### EXERCISE
Go through the entries below and print each one exactly, leaving out pictures.

[Source data]
--

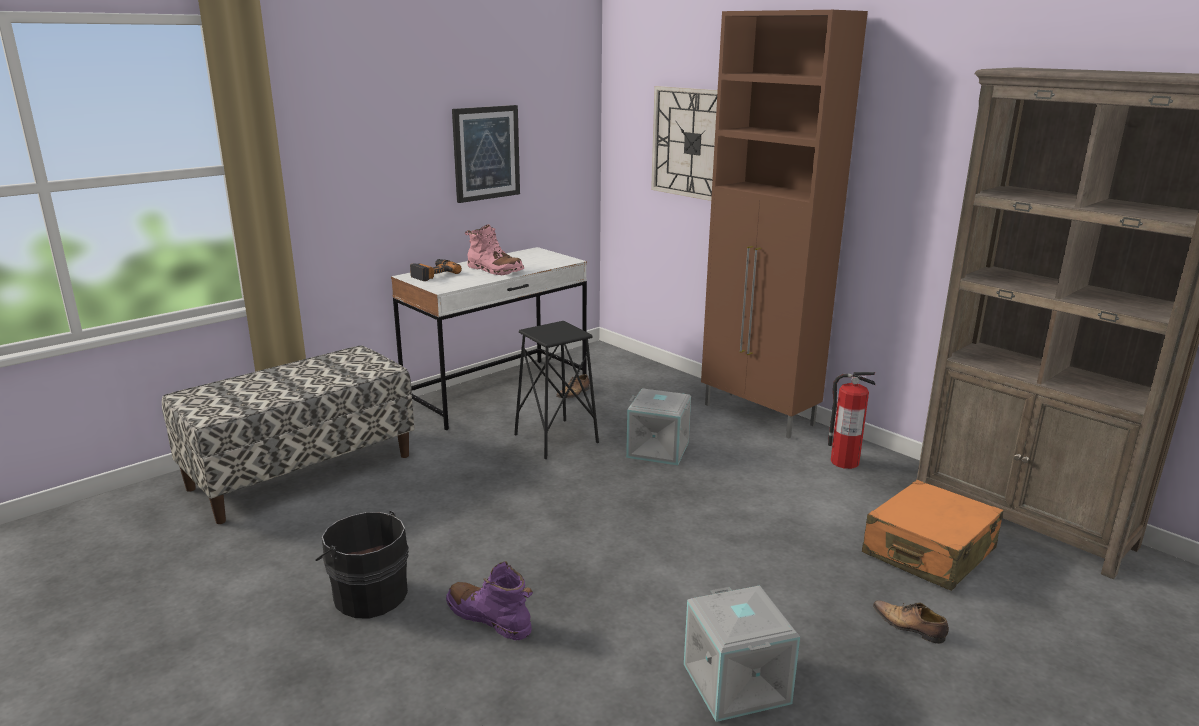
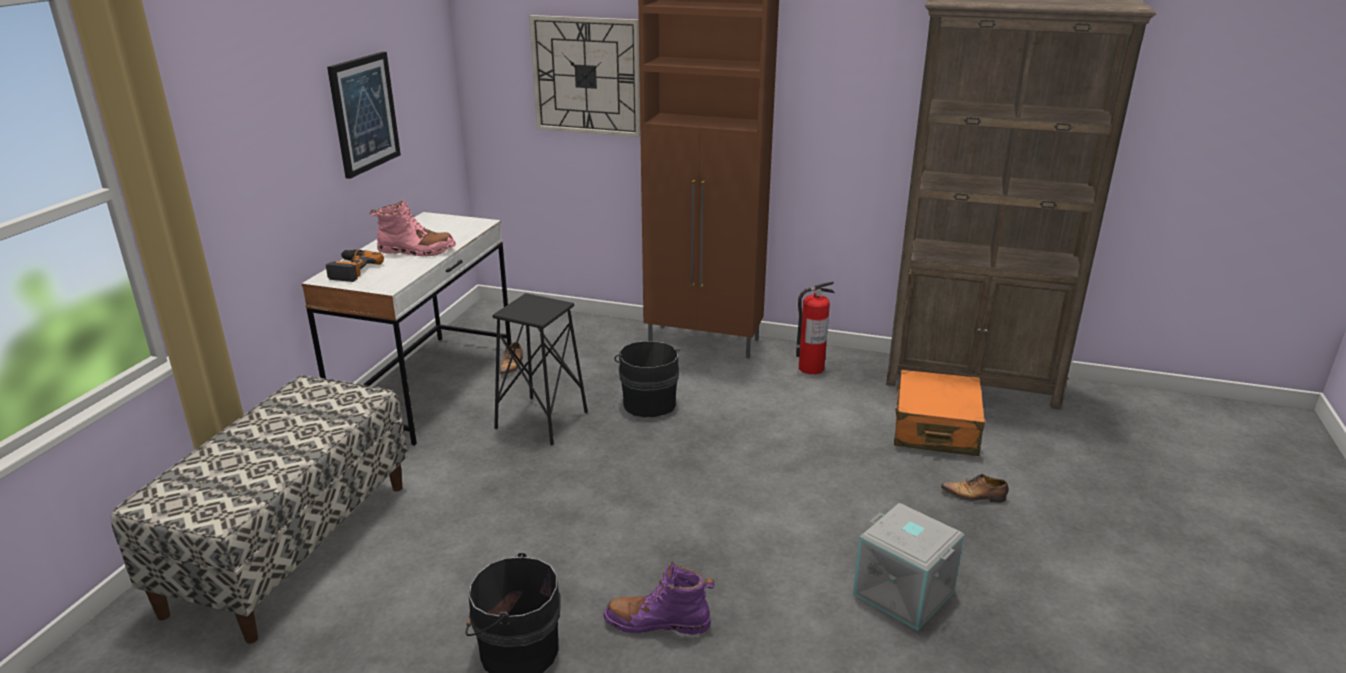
camera: 30 degrees left, 5 degrees up
(658, 449) = (649, 402): grey storage box -> black bucket

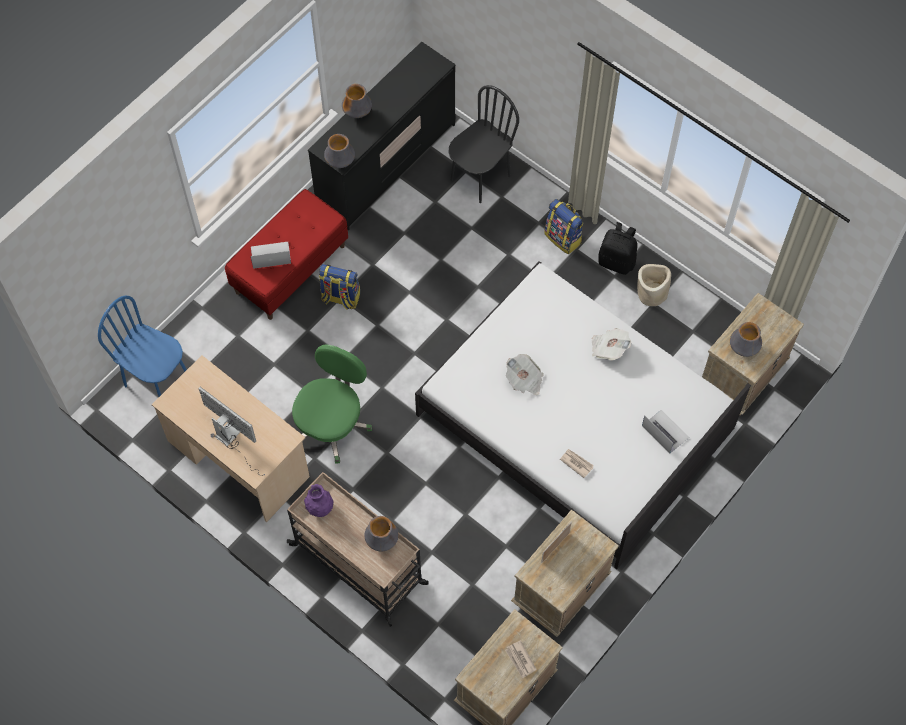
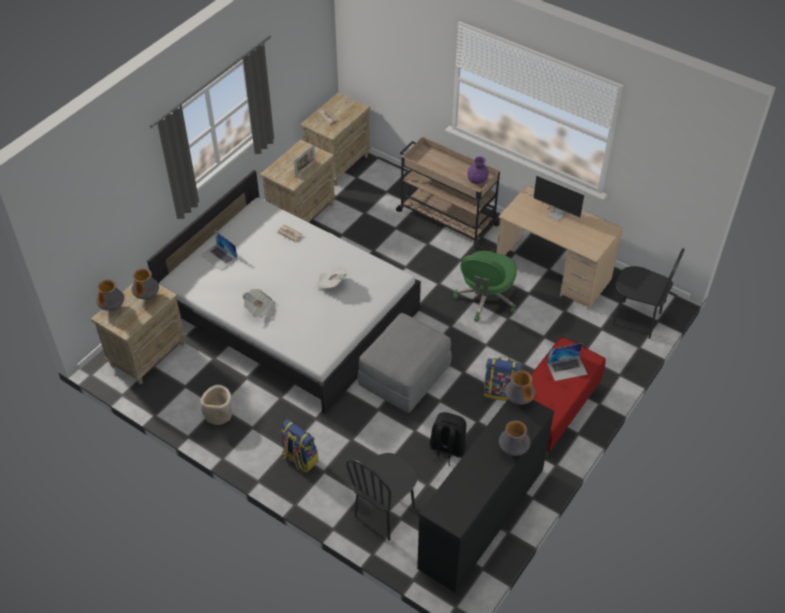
camera: 175 degrees right, 15 degrees down
(157, 379) = (636, 319): blue chair -> black chair
(382, 540) = (429, 167): vase -> vase (113, 308)
(444, 325) = (404, 376): none -> grey ottoman
(617, 261) = (249, 441): black backpack -> black backpack (446, 449)

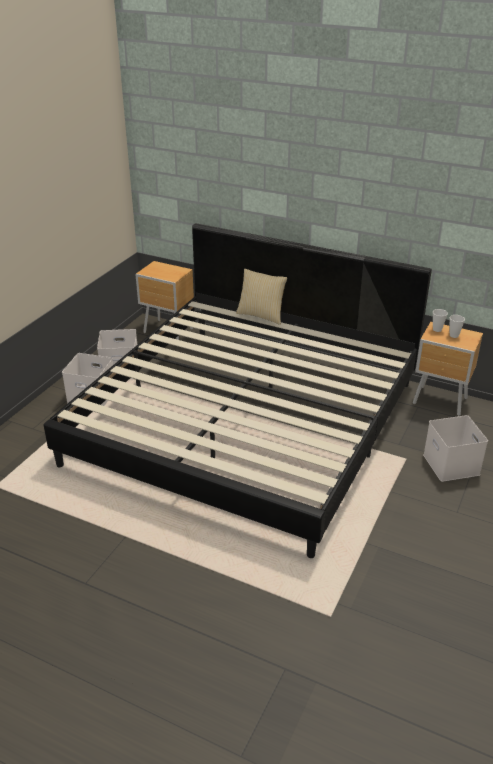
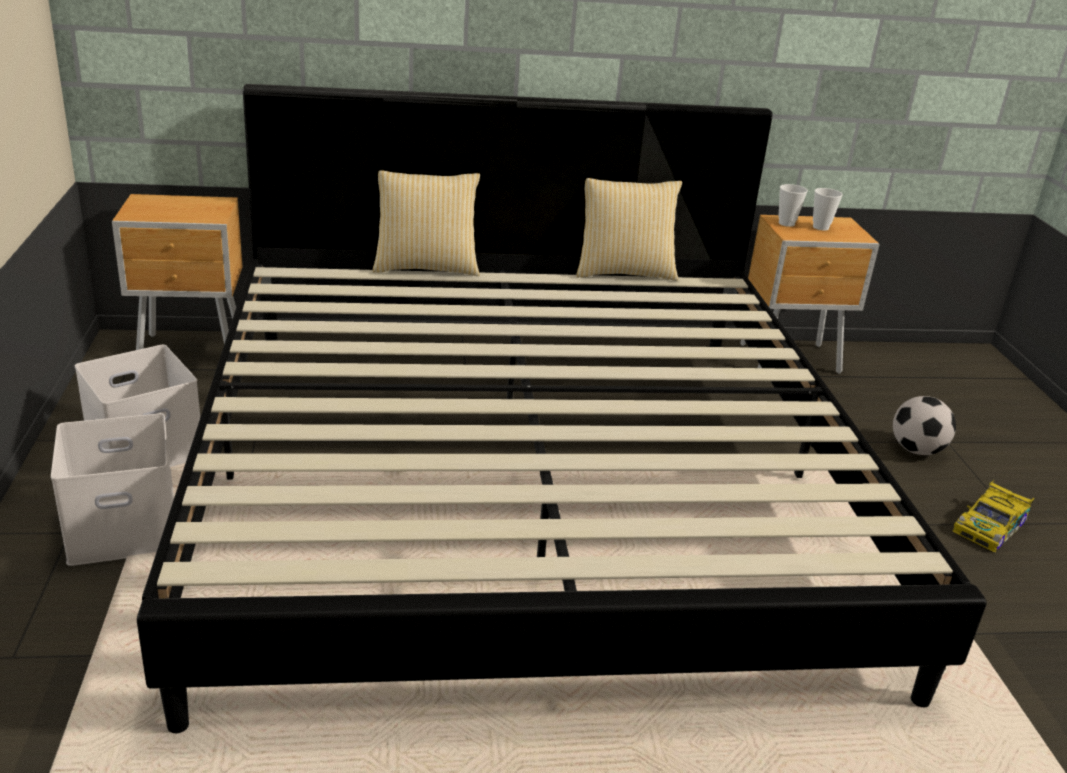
camera: 35 degrees left, 5 degrees down
(352, 336) = (624, 272): none -> pillow
(440, 508) = (990, 526): none -> toy car
(449, 464) = (916, 450): white storage box -> football

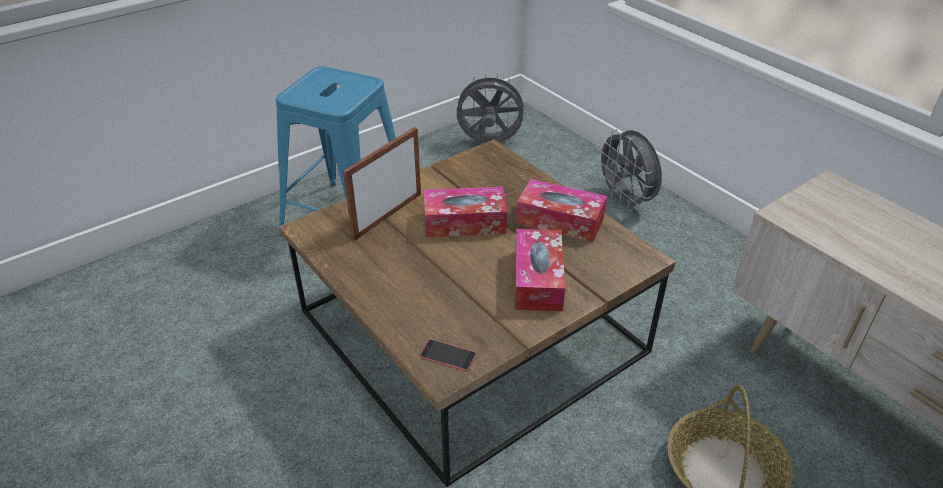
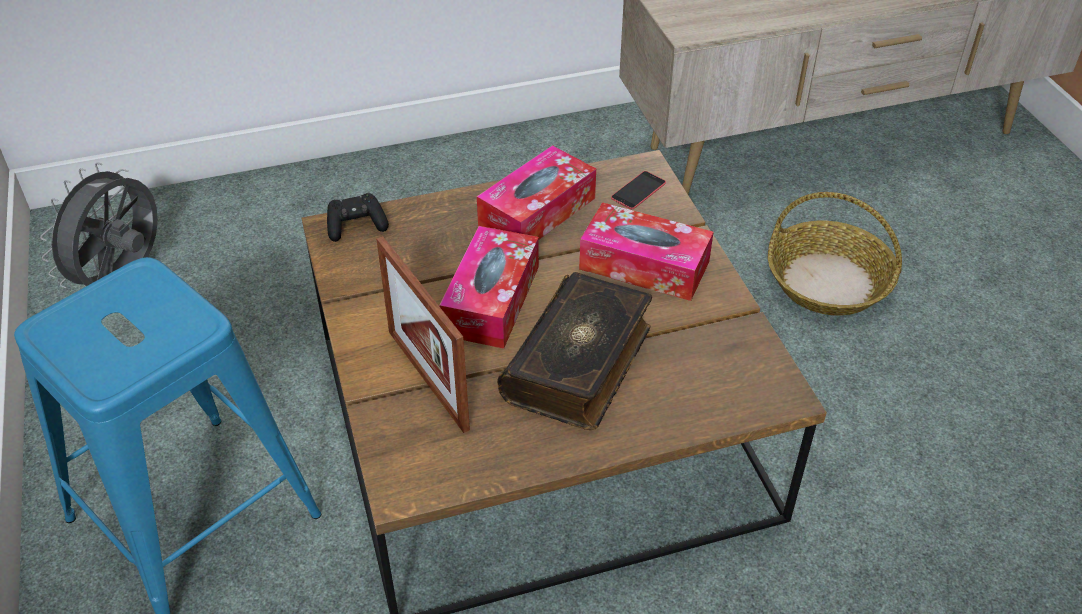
camera: 70 degrees left, 5 degrees up
(427, 271) = (580, 363): none -> book
(448, 355) = (751, 382): phone -> phone (638, 190)
(498, 158) = (356, 226): none -> black game controller
(625, 202) = (376, 193): grey fan -> none

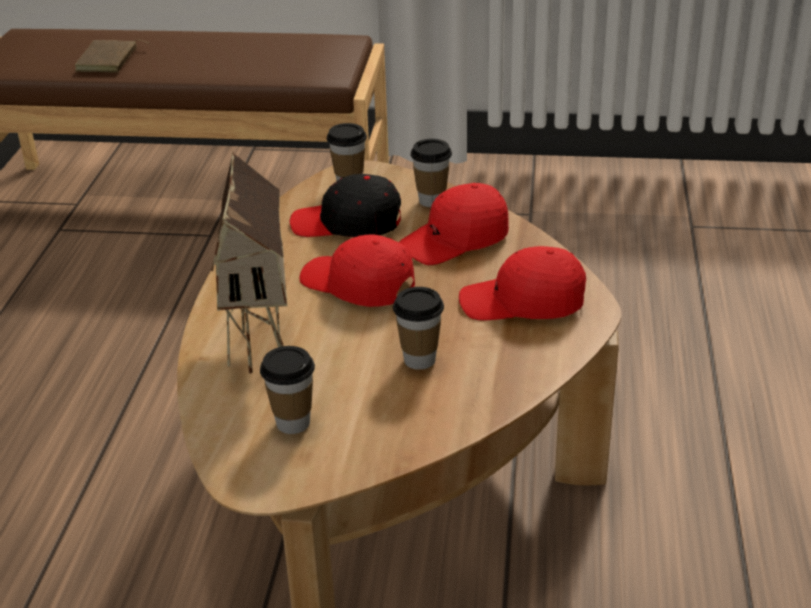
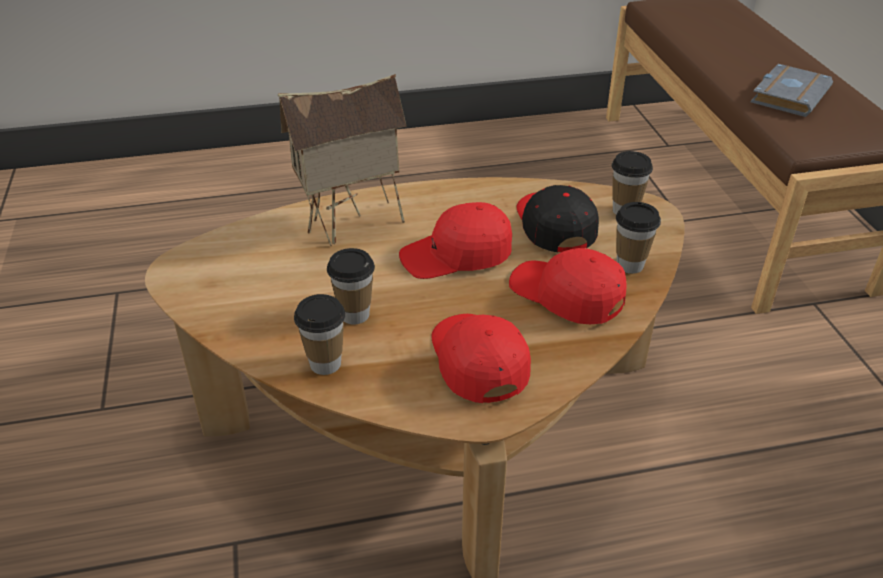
camera: 70 degrees right, 5 degrees up
(109, 61) = (714, 41): brown book -> none
(245, 59) = (787, 95): none -> grey book
(293, 423) = (250, 268): cup -> cup (325, 363)
(358, 284) = (457, 255): red cap -> red cap turned 120 degrees counterclockwise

--

### RESPONSE BOX
camera: 30 degrees left, 5 degrees up
(658, 449) = (649, 402): grey storage box -> black bucket

camera: 175 degrees right, 15 degrees down
(157, 379) = (636, 319): blue chair -> black chair
(382, 540) = (429, 167): vase -> vase (113, 308)
(444, 325) = (404, 376): none -> grey ottoman
(617, 261) = (249, 441): black backpack -> black backpack (446, 449)

camera: 35 degrees left, 5 degrees down
(352, 336) = (624, 272): none -> pillow
(440, 508) = (990, 526): none -> toy car
(449, 464) = (916, 450): white storage box -> football

camera: 70 degrees left, 5 degrees up
(427, 271) = (580, 363): none -> book
(448, 355) = (751, 382): phone -> phone (638, 190)
(498, 158) = (356, 226): none -> black game controller
(625, 202) = (376, 193): grey fan -> none

camera: 70 degrees right, 5 degrees up
(109, 61) = (714, 41): brown book -> none
(245, 59) = (787, 95): none -> grey book
(293, 423) = (250, 268): cup -> cup (325, 363)
(358, 284) = (457, 255): red cap -> red cap turned 120 degrees counterclockwise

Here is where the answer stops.